I hate Windows Vista, and in this post I’m going to tell you why. But before I do I want to say that I am a long-time admirer of Microsoft, most particularly in the way that they have managed to continually update their operating system while retaining backward compatibility with almost everything ever written for it. That’s no small feat. I have been writing software for Windows since the early 90’s, and I also make heavy use of Debian and Ubuntu. I am no operating system bigot, nor a knee-jerk anti-Microsoft geek. I’m not even under 40, or a lefty.
But, I hate Windows Vista. I hate the way it seemingly chooses at random from two or three different kinds of privelege elevation dialog whenever some program decides it needs elevated priveleges. I hate the way Explorer sometimes just hangs for twenty or thirty seconds when rebuilding the directory structure tree. I hate the way Explorer decides (seemingly at random) that a folder full of miscellaneous text files should be displayed with the media columns showing, or in “big icon” view. I hate that when I change it to the standard view it doesn’t stay changed, or remember the column widths. I hate that when I type a full filename into the search box the engine gets all smart and shows me partial matches and matches on internal content when all I wanted was to find one damn file. In fact I hate everything about Explorer, and while I know that you can resolve most of this crap by switching to classic view (I have), that’s hardly the point.
I hate the way that installed programs sometimes don’t show up on the start menu, but when I search the start menu, there they are. I hate having to elevate privs to manipulate system directories even when running as administrator. I hate the way that most games I install mishandle the desktop trying to get into full screen mode. I hate having standard system folders for my music, my pictures, my videos, my downloads, and my documents that the system insists on preferring over any other location. Dear Microsoft: I am not like everyone else, and I don’t keep my stuff in those places. I’m ok with system folders in general, whether they’re called “\Windows”, “\Program Files”, or “/bin”. But having standard folders for all that other stuff just reeks of smart-assed people deciding that everyone should adopt their conventions so we can all receive our “benefits” in a uniform way. If I bought a file cabinet, and it insisted on offering me a preconfigured location everytime I opened it with a medical file in hand, I’d be pissed. That’s not helpful. Yes, again, all this is customizable, but it isn’t necessarily obvious or easy to do. It should be. These things should be suggestions, that can be banished or changed at the click of a button.
I hate that my Creative Audigy 4 Pro is so poorly supported that I have to reset the mixer settings to get my center channel back every time I run a media program. Yes, I know that’s Creative’s fault, more or less, and that many of the other issues that bug me are software OEM problems, but again that’s hardly the point. Part of Microsoft’s appeal was that they managed this stuff, and I didn’t have to. This time around they seem to have the same relationship with their vendors and partners that I have with my teenaged daughters: neither party has a clue what the other is really thinking.
Not that there isn’t anything to applaud in Vista. The underlying system is actually quite an improvement. It runs better than XP, certainly starts faster than XP, and uses memory more efficiently than XP ever did. Once games are running they seem to run as well as they did in XP, and other media applications fare as well. I like readyboost, though I don’t currently use it, and I like address space randomization. As a software developer Vista gives me the impression of a more formidable foundation than XP, and .NET continues to be the best application framework available on any operating system platform in my opinion. There are some engineering teams in Redmond that are doing a hell of a job.

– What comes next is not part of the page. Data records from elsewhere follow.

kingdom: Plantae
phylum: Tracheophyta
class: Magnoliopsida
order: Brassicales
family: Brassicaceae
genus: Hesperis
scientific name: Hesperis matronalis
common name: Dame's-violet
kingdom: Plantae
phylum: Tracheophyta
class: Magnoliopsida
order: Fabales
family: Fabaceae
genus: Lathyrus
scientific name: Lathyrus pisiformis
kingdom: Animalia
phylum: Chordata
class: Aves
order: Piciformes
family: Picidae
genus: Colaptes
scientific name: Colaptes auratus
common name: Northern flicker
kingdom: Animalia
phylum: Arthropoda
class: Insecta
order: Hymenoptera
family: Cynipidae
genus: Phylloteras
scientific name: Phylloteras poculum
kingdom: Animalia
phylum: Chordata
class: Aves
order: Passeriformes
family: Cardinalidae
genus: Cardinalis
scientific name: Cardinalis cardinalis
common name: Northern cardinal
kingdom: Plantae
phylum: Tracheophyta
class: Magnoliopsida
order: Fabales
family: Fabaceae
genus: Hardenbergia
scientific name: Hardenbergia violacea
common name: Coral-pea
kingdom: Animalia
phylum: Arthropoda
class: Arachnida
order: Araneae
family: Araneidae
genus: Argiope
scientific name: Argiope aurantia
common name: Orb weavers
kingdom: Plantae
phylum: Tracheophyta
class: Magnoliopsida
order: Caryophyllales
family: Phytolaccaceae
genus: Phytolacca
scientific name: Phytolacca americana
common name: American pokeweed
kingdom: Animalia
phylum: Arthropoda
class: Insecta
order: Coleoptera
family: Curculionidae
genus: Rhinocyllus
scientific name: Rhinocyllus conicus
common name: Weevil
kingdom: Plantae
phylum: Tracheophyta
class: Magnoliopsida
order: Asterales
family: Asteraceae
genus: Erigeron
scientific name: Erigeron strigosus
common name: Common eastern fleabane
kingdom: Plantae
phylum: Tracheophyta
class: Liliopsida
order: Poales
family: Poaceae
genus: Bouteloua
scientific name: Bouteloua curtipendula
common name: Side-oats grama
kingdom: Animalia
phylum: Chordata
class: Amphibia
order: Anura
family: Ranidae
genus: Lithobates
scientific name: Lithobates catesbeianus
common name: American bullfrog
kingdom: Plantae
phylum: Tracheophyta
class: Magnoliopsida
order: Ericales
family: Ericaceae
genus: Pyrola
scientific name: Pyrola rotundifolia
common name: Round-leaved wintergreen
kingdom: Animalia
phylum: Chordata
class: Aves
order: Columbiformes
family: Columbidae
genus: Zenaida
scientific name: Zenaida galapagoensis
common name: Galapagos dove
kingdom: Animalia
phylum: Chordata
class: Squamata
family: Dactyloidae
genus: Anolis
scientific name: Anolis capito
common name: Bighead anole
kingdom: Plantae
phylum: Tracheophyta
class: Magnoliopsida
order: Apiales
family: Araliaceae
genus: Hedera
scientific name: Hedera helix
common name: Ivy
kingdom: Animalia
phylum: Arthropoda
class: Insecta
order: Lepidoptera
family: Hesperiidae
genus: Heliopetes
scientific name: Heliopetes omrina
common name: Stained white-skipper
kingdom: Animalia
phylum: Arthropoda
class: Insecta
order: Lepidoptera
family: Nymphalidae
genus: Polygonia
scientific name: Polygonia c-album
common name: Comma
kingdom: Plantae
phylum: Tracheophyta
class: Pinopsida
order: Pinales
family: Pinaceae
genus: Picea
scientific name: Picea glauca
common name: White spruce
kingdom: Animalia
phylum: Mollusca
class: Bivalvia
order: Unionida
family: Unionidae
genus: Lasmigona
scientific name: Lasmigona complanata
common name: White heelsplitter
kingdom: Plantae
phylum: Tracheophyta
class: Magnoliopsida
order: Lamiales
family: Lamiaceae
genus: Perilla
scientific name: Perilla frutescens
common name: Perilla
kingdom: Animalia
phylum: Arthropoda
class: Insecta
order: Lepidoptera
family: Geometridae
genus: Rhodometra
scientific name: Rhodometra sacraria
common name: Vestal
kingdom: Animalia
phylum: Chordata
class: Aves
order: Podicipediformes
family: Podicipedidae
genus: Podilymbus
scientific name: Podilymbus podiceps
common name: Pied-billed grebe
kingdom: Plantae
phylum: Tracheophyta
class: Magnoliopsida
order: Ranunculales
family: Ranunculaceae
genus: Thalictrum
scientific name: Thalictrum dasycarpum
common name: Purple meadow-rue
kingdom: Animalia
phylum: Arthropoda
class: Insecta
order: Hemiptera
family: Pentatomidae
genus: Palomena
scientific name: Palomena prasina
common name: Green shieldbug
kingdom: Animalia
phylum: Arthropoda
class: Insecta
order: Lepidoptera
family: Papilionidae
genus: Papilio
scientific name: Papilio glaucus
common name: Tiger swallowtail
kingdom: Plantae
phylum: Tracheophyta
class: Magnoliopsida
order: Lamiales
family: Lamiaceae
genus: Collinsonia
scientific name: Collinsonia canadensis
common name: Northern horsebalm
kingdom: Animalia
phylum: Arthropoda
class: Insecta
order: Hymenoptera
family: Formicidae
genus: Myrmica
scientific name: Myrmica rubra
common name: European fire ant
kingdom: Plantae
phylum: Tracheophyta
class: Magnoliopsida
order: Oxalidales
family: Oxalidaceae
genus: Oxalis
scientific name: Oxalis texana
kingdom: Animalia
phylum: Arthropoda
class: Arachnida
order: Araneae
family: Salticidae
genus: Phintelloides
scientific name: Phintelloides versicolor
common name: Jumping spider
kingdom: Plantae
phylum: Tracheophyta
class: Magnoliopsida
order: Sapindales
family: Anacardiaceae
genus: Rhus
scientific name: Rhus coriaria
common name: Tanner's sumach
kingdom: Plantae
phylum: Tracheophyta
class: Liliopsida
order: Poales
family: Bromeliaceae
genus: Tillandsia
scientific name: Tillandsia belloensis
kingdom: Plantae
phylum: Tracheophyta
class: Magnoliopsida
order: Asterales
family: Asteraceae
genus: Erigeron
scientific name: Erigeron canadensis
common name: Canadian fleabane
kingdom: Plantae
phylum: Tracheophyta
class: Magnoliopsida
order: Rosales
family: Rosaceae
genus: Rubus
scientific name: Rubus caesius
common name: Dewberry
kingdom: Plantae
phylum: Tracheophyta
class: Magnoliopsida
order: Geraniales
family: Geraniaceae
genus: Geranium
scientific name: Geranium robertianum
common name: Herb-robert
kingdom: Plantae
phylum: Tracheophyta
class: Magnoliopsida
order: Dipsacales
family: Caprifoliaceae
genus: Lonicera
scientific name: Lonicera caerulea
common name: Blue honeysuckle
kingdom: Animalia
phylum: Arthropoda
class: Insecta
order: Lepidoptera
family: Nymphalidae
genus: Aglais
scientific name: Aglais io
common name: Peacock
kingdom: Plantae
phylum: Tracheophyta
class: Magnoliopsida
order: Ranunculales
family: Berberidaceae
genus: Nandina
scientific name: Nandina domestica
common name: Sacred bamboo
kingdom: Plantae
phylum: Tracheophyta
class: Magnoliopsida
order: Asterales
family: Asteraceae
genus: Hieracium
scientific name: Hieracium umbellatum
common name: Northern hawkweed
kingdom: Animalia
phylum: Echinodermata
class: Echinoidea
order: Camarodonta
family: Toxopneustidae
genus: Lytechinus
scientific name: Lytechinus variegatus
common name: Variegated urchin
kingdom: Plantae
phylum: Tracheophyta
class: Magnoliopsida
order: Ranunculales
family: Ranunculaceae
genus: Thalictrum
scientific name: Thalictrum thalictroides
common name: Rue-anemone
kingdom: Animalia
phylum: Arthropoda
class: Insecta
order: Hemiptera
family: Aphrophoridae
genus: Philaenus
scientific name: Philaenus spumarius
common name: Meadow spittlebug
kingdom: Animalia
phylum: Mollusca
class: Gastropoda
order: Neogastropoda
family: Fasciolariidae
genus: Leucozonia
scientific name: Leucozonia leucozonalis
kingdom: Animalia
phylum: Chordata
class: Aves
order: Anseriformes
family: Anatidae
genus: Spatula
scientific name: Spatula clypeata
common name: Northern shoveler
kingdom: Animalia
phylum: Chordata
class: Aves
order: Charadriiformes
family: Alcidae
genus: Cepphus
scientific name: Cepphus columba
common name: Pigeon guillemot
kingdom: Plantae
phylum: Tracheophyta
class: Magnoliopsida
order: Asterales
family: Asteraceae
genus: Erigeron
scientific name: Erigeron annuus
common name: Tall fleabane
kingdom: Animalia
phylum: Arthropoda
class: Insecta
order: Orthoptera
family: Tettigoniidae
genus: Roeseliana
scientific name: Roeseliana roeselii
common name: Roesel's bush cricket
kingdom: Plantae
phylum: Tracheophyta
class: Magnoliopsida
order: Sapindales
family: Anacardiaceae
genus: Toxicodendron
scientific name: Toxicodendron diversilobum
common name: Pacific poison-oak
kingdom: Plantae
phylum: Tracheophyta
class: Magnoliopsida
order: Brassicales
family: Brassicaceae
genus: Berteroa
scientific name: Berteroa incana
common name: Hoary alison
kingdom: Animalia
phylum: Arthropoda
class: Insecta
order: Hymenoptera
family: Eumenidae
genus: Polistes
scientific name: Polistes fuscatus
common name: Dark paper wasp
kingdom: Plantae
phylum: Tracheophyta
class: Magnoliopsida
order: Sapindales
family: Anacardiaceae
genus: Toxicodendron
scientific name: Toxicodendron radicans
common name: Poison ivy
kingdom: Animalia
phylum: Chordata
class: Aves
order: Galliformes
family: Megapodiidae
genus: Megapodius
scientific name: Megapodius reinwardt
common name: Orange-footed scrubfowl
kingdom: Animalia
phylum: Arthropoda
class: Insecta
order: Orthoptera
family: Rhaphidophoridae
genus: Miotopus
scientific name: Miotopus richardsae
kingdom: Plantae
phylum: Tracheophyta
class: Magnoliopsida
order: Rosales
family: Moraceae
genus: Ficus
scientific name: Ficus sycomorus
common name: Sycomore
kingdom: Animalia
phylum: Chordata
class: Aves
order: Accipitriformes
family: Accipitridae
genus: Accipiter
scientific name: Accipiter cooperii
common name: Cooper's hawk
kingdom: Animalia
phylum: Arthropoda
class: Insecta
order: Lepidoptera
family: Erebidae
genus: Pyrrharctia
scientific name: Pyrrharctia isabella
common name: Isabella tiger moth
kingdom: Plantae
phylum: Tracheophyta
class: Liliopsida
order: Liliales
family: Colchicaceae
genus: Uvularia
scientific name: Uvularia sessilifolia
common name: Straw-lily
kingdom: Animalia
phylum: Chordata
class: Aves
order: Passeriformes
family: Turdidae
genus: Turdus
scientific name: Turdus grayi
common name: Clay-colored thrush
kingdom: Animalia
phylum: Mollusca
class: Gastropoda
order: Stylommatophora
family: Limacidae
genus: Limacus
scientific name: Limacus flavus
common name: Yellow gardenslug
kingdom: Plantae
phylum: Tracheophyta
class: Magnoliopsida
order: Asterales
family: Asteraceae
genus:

But it all seems to go to pieces at the user interface, in usability and the way the security issues are presented. Not that the UI isn’t pretty. It’s pretty, and frustrating as hell. From the reorganized start menu, to control panel, to important subsystems like networking, sharing and security, device management, everything has received a thick coating of translucent blue easy gel. It’s like buying a PC game and finding out it’s a bad XBOX port, and you have to control everything with buttons and scroll wheels. Computers are complex. Some people have a harder time with them than others. Burying all that complexity under layers of Aero doesn’t make it go away: it just makes it a pain in the ass to get to.
I sure hope that Windows 7 is a big improvement, and I realize it’s a little late to be climbing on the “I hate Vista” bandwagon, but I did give this OS a long, serious try. In fact I don’t have any real choice about using it. But my recent laptop purchase got a clean disk and Ubuntu 9.04 as my welcoming gift. I don’t want to play games on it, nor do I need Office, so that takes care of both my big reasons for using Windows. If 7 doesn’t turn things around for me, I might be contemplating Ubuntu as the main OS for my desktop, too. I can always run Windows in a VM for development purposes.